Ahora que hemos tomado conciencia
de que no habitamos un país con un tesoro público infinito, escandalizan ciertas
prebendas que los cargos públicos disfrutaban con desvergüenza y desparpajo en
el silencioso limbo de lo cómodamente amoral. Mientras hubo para todo nunca nos
hicimos preguntas y los periodistas, al parecer, pasábamos por alto estas
pequeñas grandes arbitrariedades y desafueros que ahora son noticia y antes no,
tampoco se sabe por qué.
Hoy, en medio de esta pertinaz
sequía financiera, hemos pasado al extremo contrario y nos causan escándalo y
rechazo las mismas canonjías políticas que antes tolerábamos con indiferencia y
que la mayoría de los ciudadanos ignoraban, gracias al fecundo trabajo de los
medios de comunicación que no lo contaban. Son ellos quienes ahora se empeñan en
destapar y destacar salarios, pensiones e indemnizaciones impúdicas. Pero solo
ahora, cuando todo se desmorona y no antes, cuando acaso podrían haber
contribuido a frenar una sangría con la que, presumo, muchos se apagaban la
sed.
Ahora, al parecer, algunos de
ellos también ejercen de indignados y lapidan en primera plana a quienes antes
protegieron de luz de sus flashes y, gracias a este cambio de rumbo, los
ciudadanos contemplamos atónitos la pornográfica radiografía política de este
país.
En esta era del destape descubrimos
–malversaciones y prevaricaciones aparte- que demasiados cargos públicos de
este país abonados a instituciones y consejos de administración de cajas y
empresas públicas llevan tiempo lucrándose de sustanciosas indemnizaciones,
salarios por encima de sus capacidades, caprichos de lujo pagados con el dinero
de todos y fabulosas pensiones.
Tras despedir a inútiles
directivos de cajas de ahorro arruinadas con compensaciones millonarias, dos ex
presidentes del Tribunal de Cuentas también reclaman al Congreso qué hay de lo
suyo, es decir, que piden 180.000 euros cada uno como indemnización por haber
dejado el cargo. Tampoco se queda atrás la ex defensora del Pueblo, María Luisa
Cava, que ejerció el cargo en funciones y ahora que ha sido relevada también exige
cobrarla. Todos los días se suma uno más.

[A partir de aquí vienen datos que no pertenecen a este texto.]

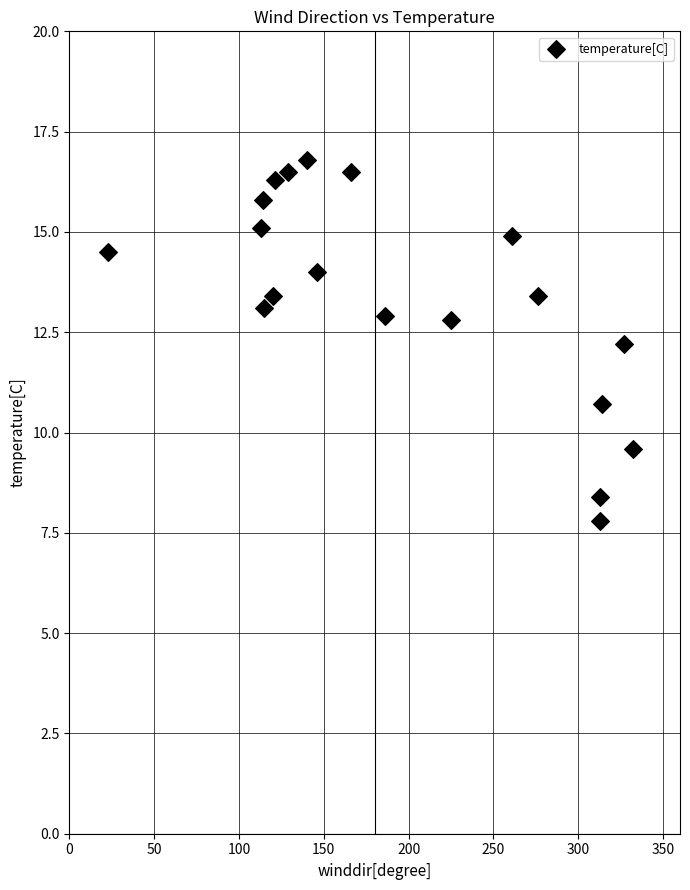

What is the range of Y values (max minus min)?

9.0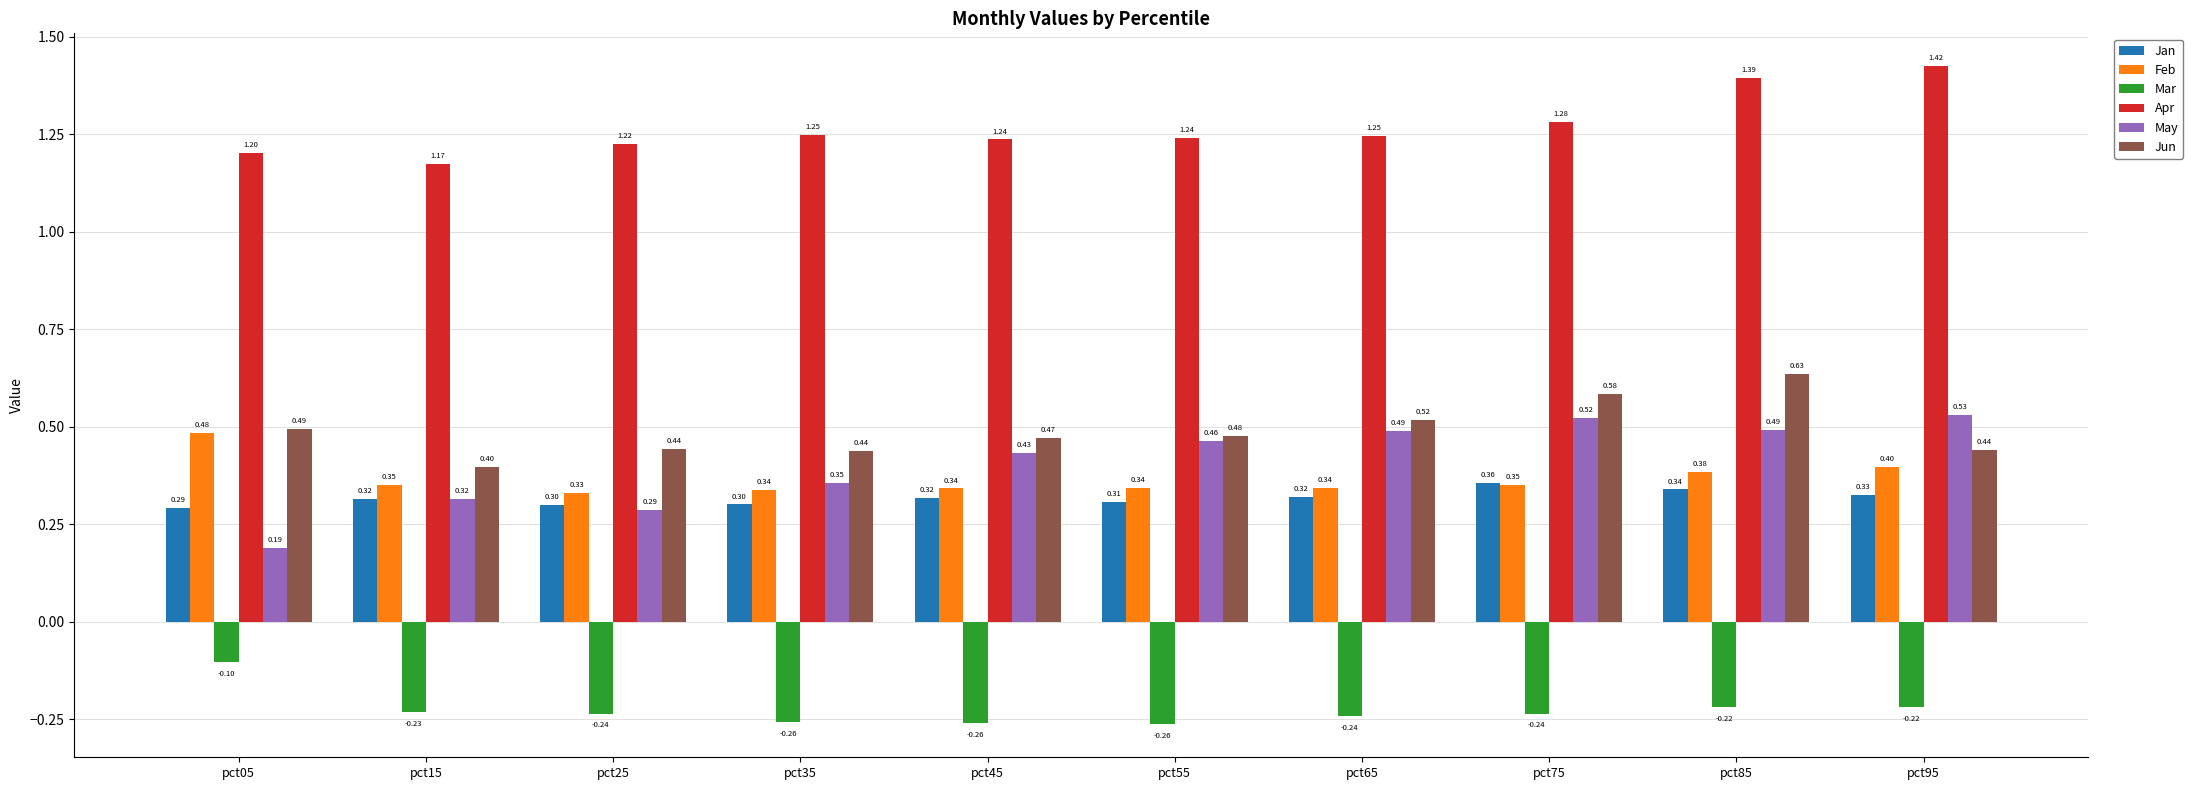

How many bars are there in total?

60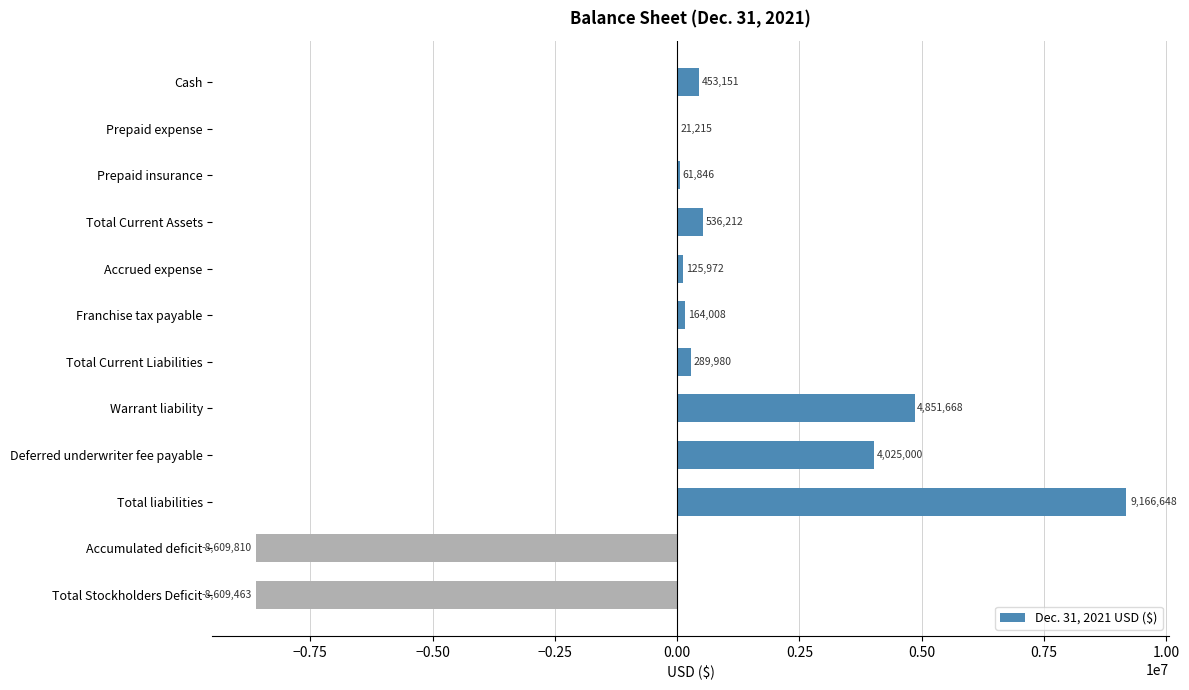

Where is the data nearest to the value 278419?

Total Current Liabilities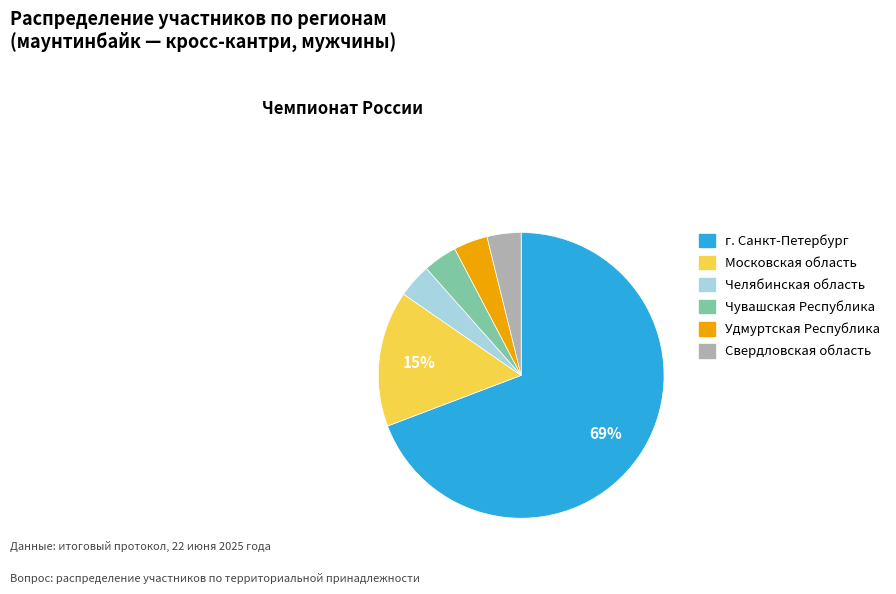

Which slice represents more than half of the pie?

г. Санкт-Петербург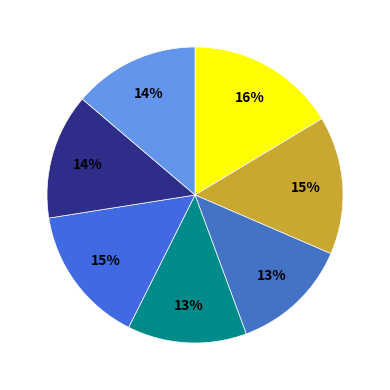

How many segments does this pie chart have?

7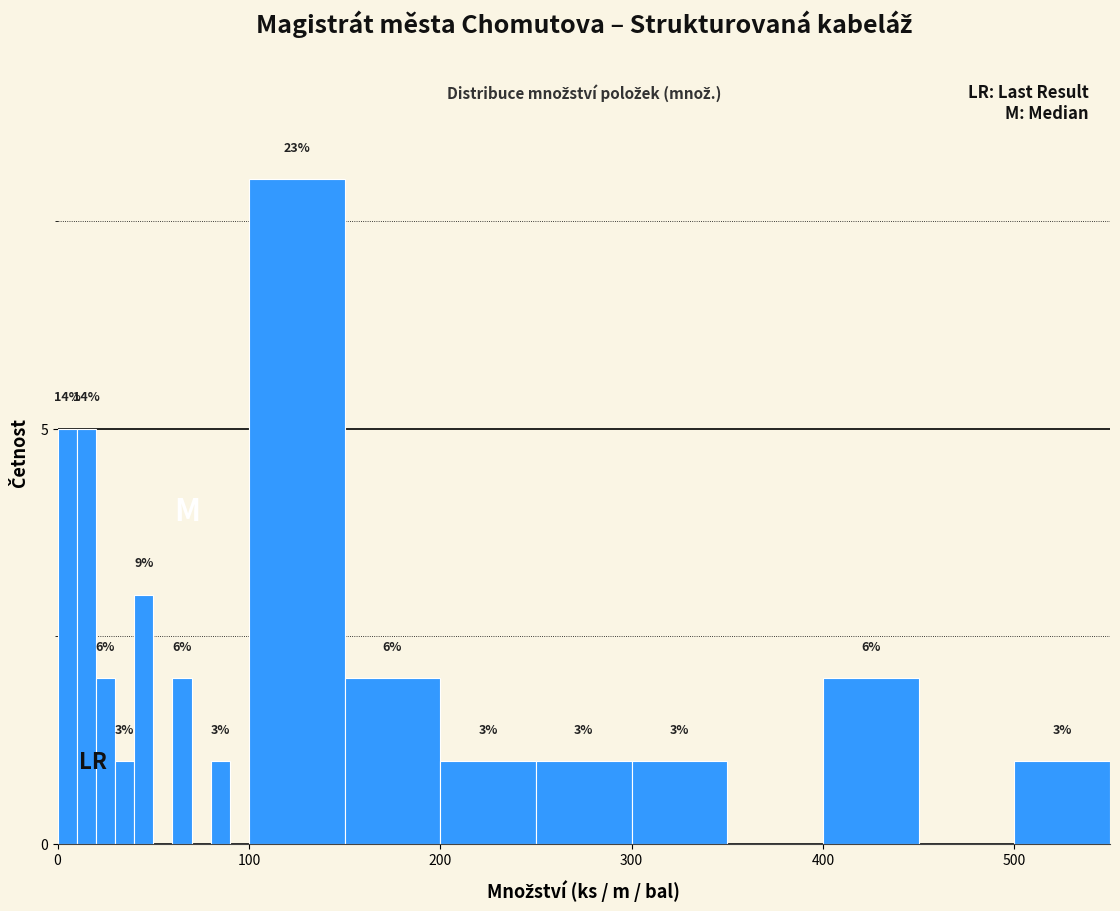

Read against the x-axis, roughly where is the centre of the tallest bar?

130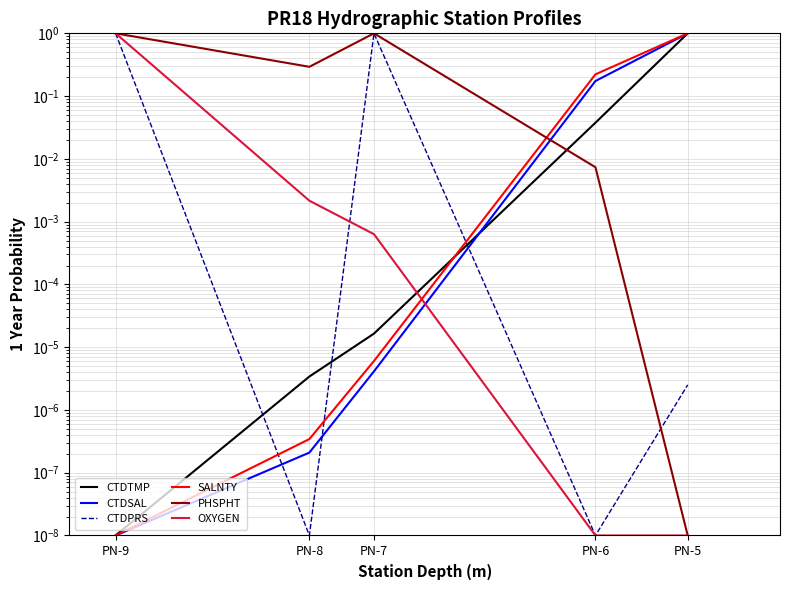

True or false: CTDSAL has a value of 0.3 at PN-5.

False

La cuestión no es si Carlos Divar
renuncia a su indemnización. La cuestión es por qué tiene derecho a ella. Si en
lo público no hubiera indemnizaciones ni pensiones escandalosas no habría que
asumir la vergüenza de pagarlas. Los cargos y representantes públicos en
instituciones, cajas y consejos de administración deberían tener las mismas
condiciones laborales que el resto de los trabajadores del estado, sin
disfrutar de prebenda alguna. Ahora que azotan malos vientos descubrimos que
todos ellos tienen derecho a ser indemnizados. ¿Por qué? ¿Por haber tenido la
suerte de desempeñar un trabajo por el que ya han estado cobrando un generoso
salario, en muchos casos sin tener que acreditar competencia formativa ni profesional alguna?
Ojalá el Estado fuera tan
clemente con quienes de verdad lo necesitan. Porque mientras ellos se blindan
con injustas pensiones e indemnizaciones a los demás nos aplican la reforma
laboral. Por algo será que no la comparten.